Changes to state pension sought; Hedge funds top treasurer’s plan to reduce risks

State House News Service

BOSTON – State Treasurer Timothy Cahill supports a new investment strategy for the state’s faltering $28 billion pension fund that calls for up to 5 percent of assets to be invested in hedge funds. A proposal developed over several months by Cahill and a seven- member investment committee will be put before the Pension Reserves Investment Management (PRIM) Board for a vote.

The pension fund has shed nearly $7 billion in assets since the recession began. More than 250,000 public employees depend on its assets and state appropriations to pay their retirement benefits.

The proposal calls for investing less in domestic equities and investing more in real estate, venture capital and the timber industry, Karen Sharma, a spokeswoman for Cahill, said. Nearly 40 percent of the fund’s assets are currently invested in domestic stocks. Cahill’s goal is to reduce investment risks and better control the volatility of the fund.

“The treasurer wants the board to be just a little more conservative, by and large because the times are so different now with the market,” Sharma said. Investing in hedge funds would be something new for the state pension fund.

The international nonprofit Hedge Fund Association estimates that the $400 billion to $500 billion industry is growing at a rate of 20 percent per year, with 7,000 active hedge funds.

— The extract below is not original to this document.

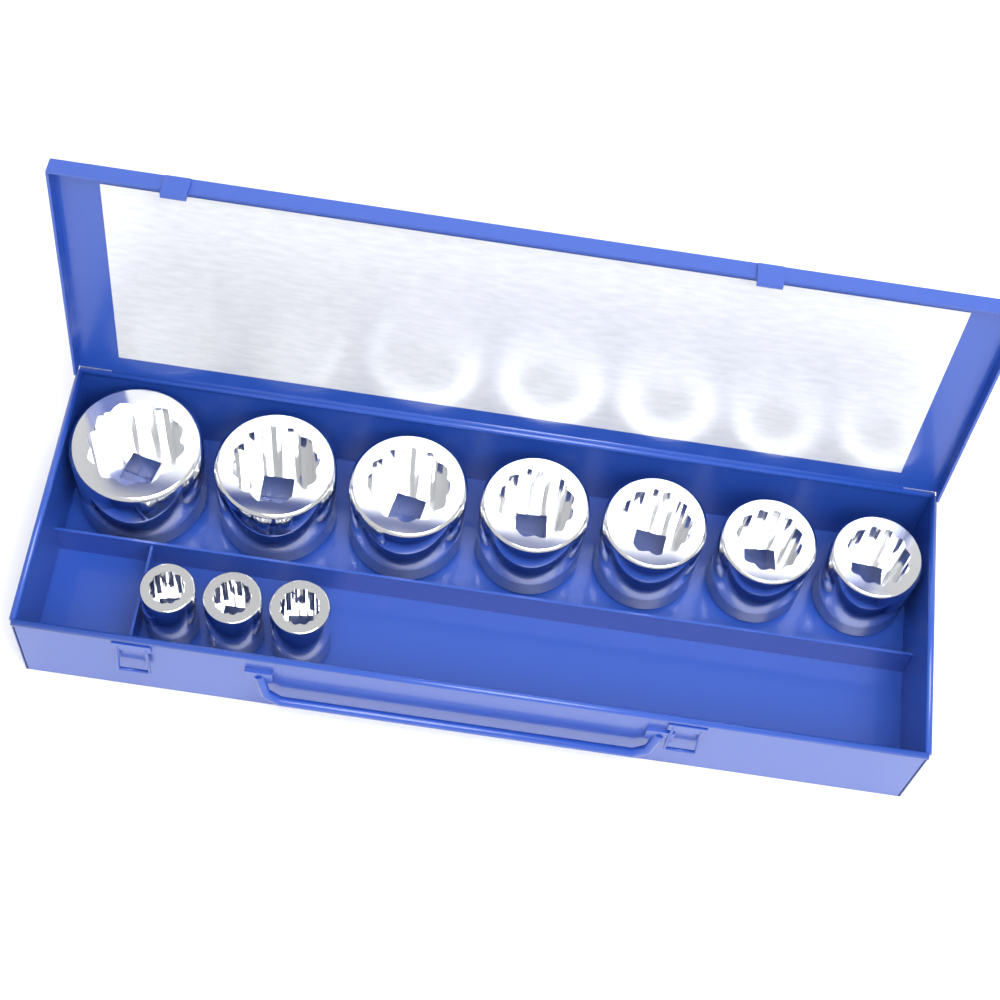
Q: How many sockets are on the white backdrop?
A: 10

Hedge funds often feature strategies based on hedging against market downturns. The association says a popular misconception about hedge funds is that they are volatile, but only 5 percent of hedge funds fall into the more risky category of global macro funds. The funds, by their design, also often face less government regulation. Based on board records, fund assets are invested as follows: domestic equity, 39.6 percent; international equity, 15.9 percent; fixed income, 23.4 percent; real estate, 6 percent; alternative investments, 6 percent; emerging markets, 3.5 percent; high-yield debt, 3.5 percent; and timber, 2.1 percent.

Over the past five years, domestic stock investments have lost 1.25 percent, international equities have dropped by 1 percent and investments in emerging markets have taken a 4.4 percent hit, records show. During the same period, fixed-income securities generated an 8 percent return, alternative investments gained 6 percent and real estate investments produced a 10 percent return.